Once patients engraft, the incidence of bacterial infection diminishes; however, patients, particularly allogeneic transplant recipients, remain at significant risk of infection. During the period from engraftment until about 3 months after transplant, the most common causes of infection are gram-positive bacteria, fungi (particularly Aspergillus), and viruses including CMV. CMV infection, which in the past was frequently seen and often fatal, can be prevented in seronegative patients transplanted from seronegative donors by the use of either seronegative blood products or products from which the white blood cells have been removed. In seropositive patients or patients transplanted from seropositive donors, the use of ganciclovir, either as prophylaxis beginning at the time of engraftment or initiated when CMV first reactivates as evidenced by development of antigenemia or viremia, can significantly reduce the risk of CMV disease. Foscarnet is effective for some patients who develop CMV antigenemia or infection despite the use of ganciclovir or who cannot tolerate the drug.
Pneumocystis jiroveci pneumonia, once seen in 5–10% of patients, can be prevented by treating patients with oral trimethoprim-sulfamethoxazole for 1 week before transplant and resuming the treatment once patients have engrafted.

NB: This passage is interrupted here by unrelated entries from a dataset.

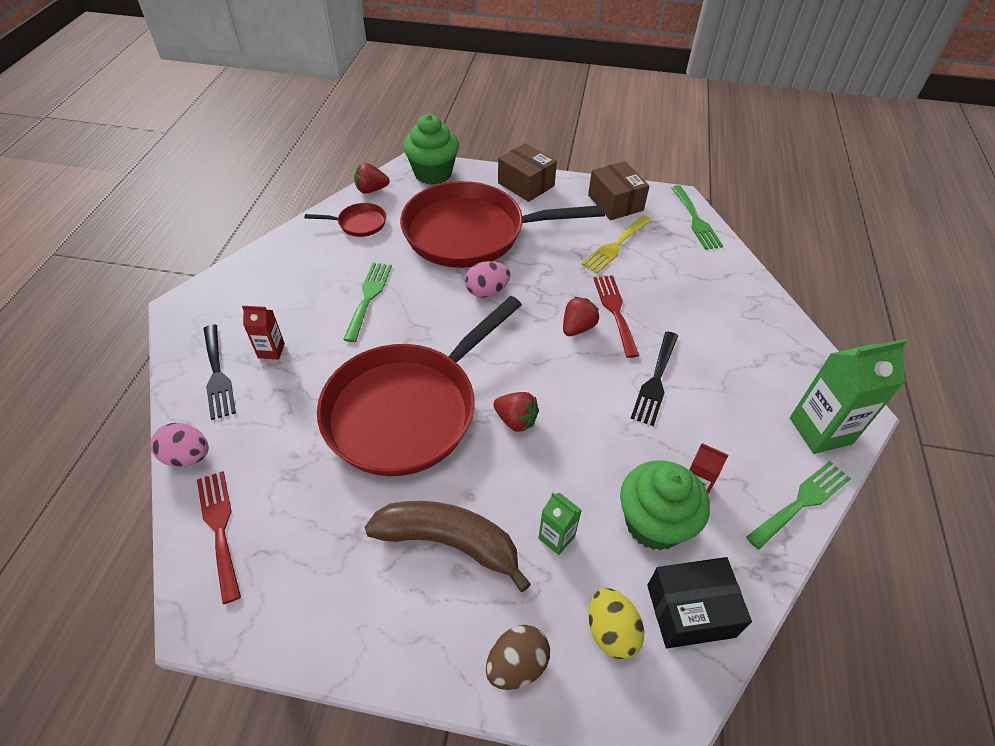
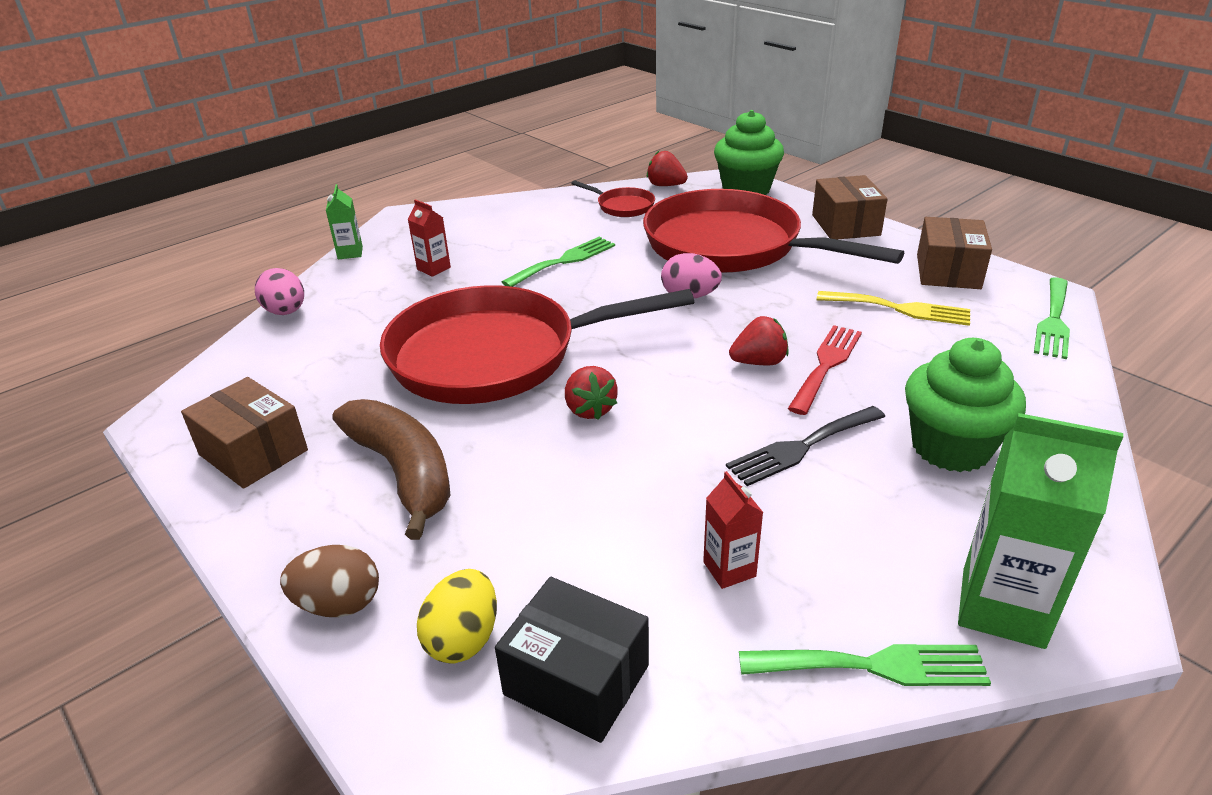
camera: 40 degrees right, 15 degrees down
red fork [197,471,241,604] -> none
black fork [203,325,236,420] -> none
green carton [538,493,582,555] -> green carton moved to [326,184,363,260]
yellow fork [581,215,652,273] -> yellow fork turned 150 degrees counterclockwise [817,291,970,326]
green cupcake [620,460,710,551] -> green cupcake moved to [905,338,1026,472]
none -> brown box [181,377,308,489]

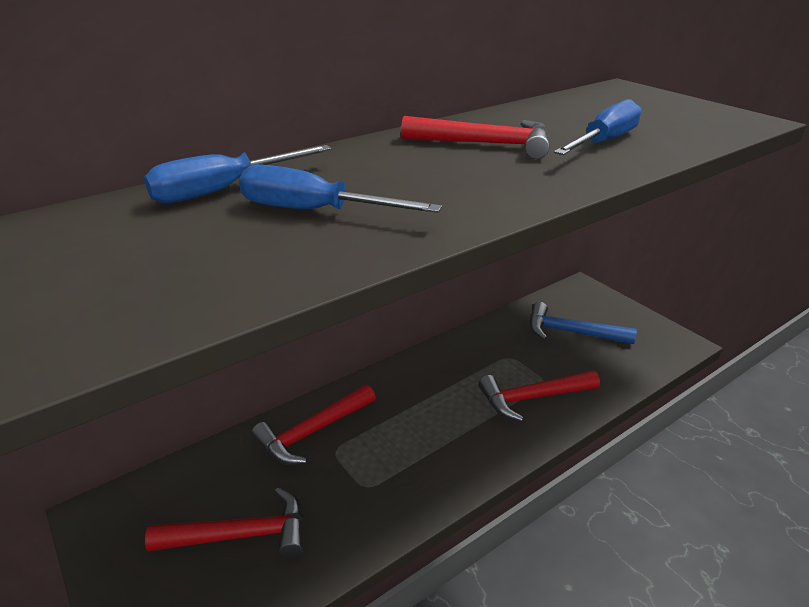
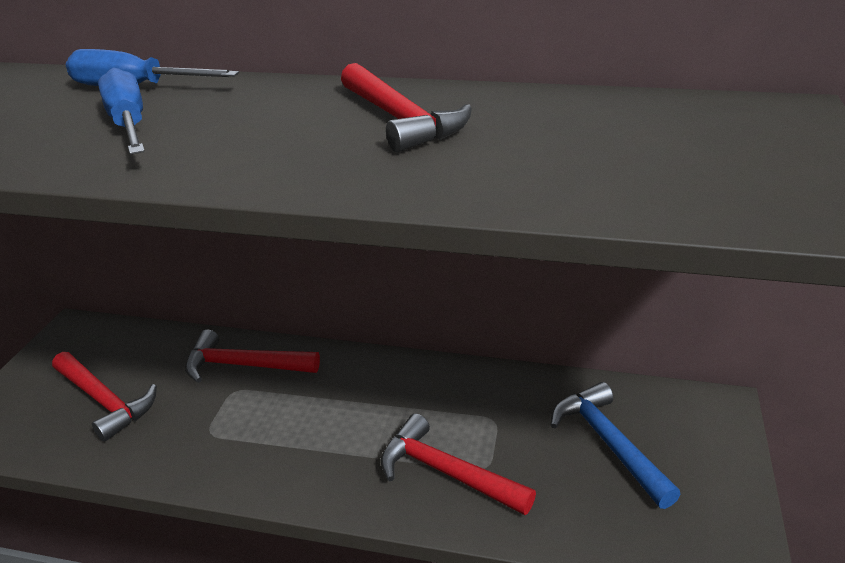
camera: 50 degrees right, 0 degrees up
blue screwdriver [554,99,642,155] -> none

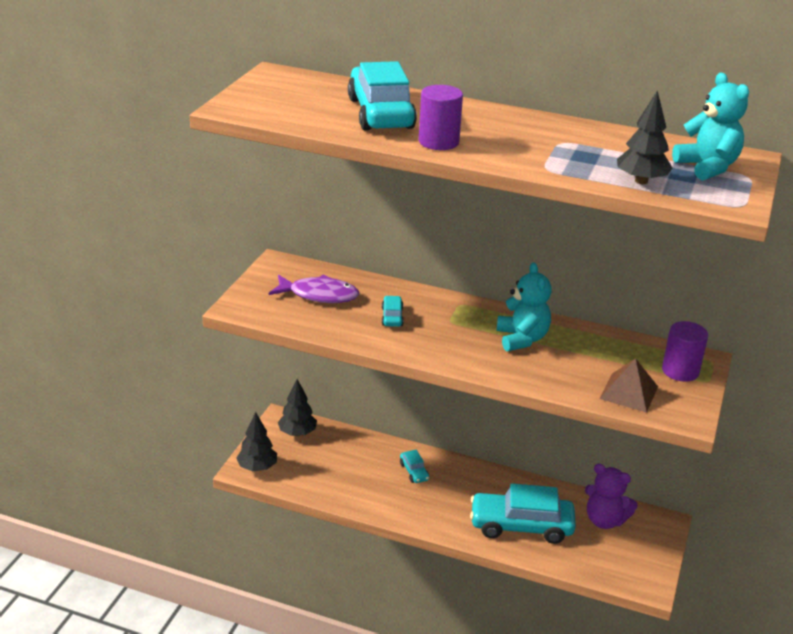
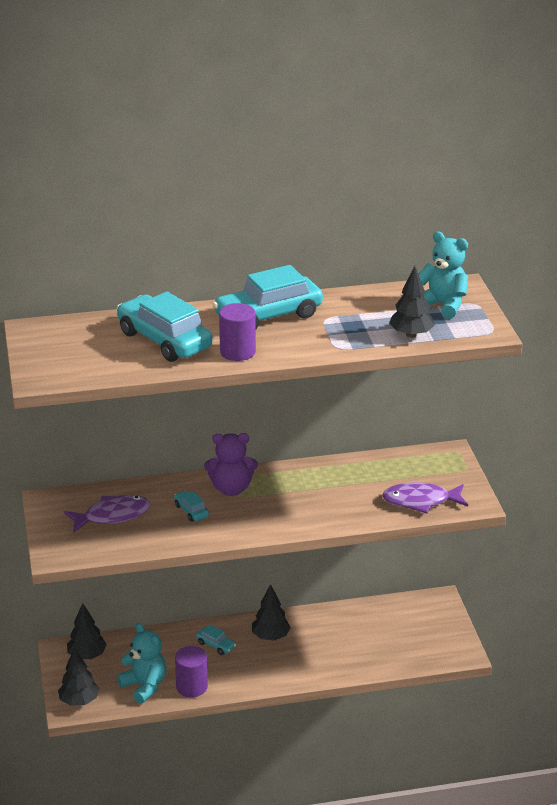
camera: 30 degrees left, 0 degrees up
turquoise car [470,484,576,544] -> turquoise car moved to [213,265,323,329]
turquoise teddy bear [497,263,552,351] -> turquoise teddy bear moved to [117,623,166,704]
purple teddy bear [585,464,638,529] -> purple teddy bear moved to [204,433,258,496]
brown pyramid [599,358,658,413] -> purple fish [382,482,468,513]
purple cylinder [662,321,708,382] -> purple cylinder moved to [175,646,208,697]
none -> black tree [252,584,291,641]

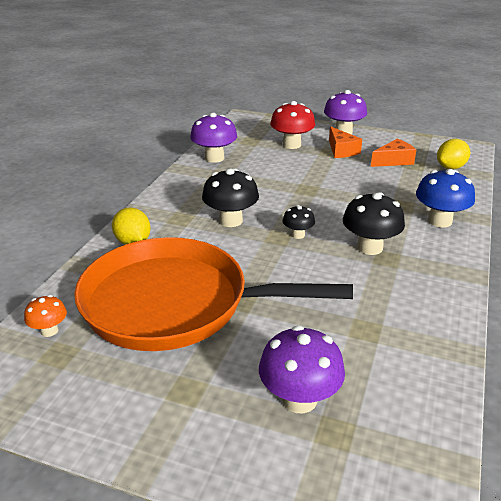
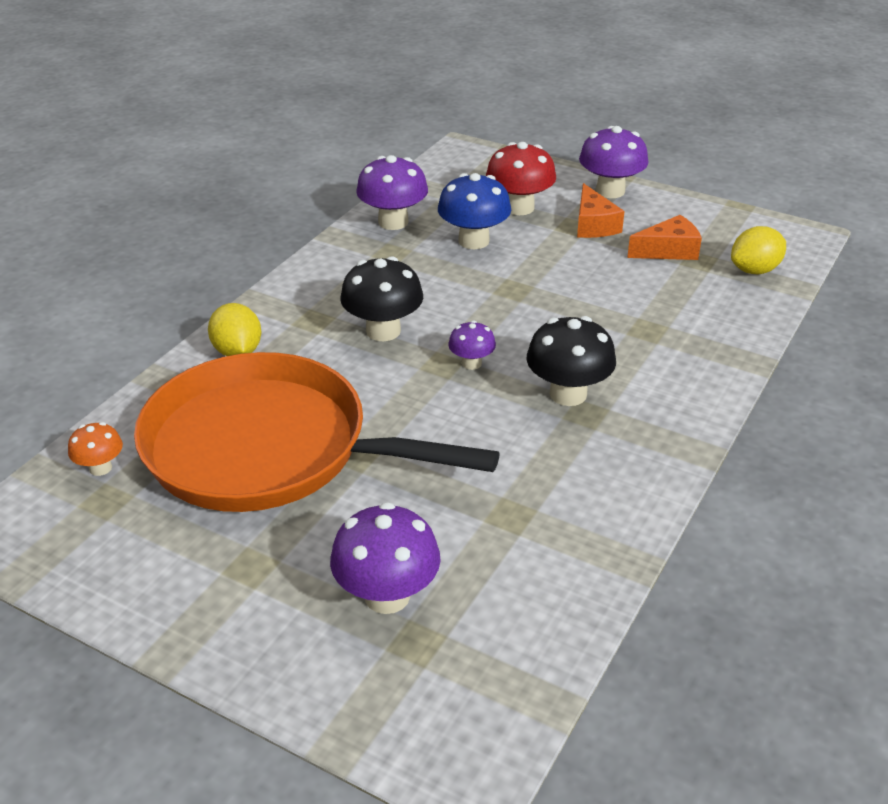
camera: 10 degrees right, 5 degrees up
black mushroom [283,205,315,239] -> purple mushroom [448,320,496,370]
blue mushroom [416,169,475,228] -> blue mushroom moved to [438,173,511,249]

TABLE 31-2Approach to Infection Prophylaxis in Allogeneic Transplant Recipients ||Download (.pdf) TABLE 31-2 Approach to Infection Prophylaxis in Allogeneic Transplant Recipients
|Organism ||Agent ||Approach |
|Bacterial ||Levofloxacin ||750 mg PO or IV daily |
|Fungal ||Fluconazole ||400 mg PO qd to day 75 posttransplant |
|Pneumocystis carinii ||Trimethoprim-sulfamethoxazole ||1 double-strength tablet PO bid 2 days/week until day 180 or off immunosuppression |
| Herpes simplex ||Acyclovir ||800 mg PO bid to day 30 |
| Varicella-zoster ||Acyclovir ||800 mg PO bid to day 365 |
| Cytomegalovirus ||Ganciclovir ||5 mg/kg IV bid for 7 days, then 5 (mg/kg)/d 5 days/week to day 100 |
The risk of infection diminishes considerably beyond 3 months after transplant unless chronic GVHD develops, requiring continuous immunosuppression. Most transplant centers recommend continuing trimethoprim-sulfamethoxazole prophylaxis while patients are receiving any immunosuppressive drugs and also recommend careful monitoring for late CMV reactivation. In addition, many centers recommend prophylaxis against varicella-zoster, using acyclovir for 1 year after transplant. Patients should be revaccinated against tetanus, diphtheria, Haemophilus influenzae, polio, and pneumococcal pneumonia starting at 12 months after transplant and against measles, mumps, and rubella (MMR), varicella-zoster virus, and possibly pertussis at 24 months.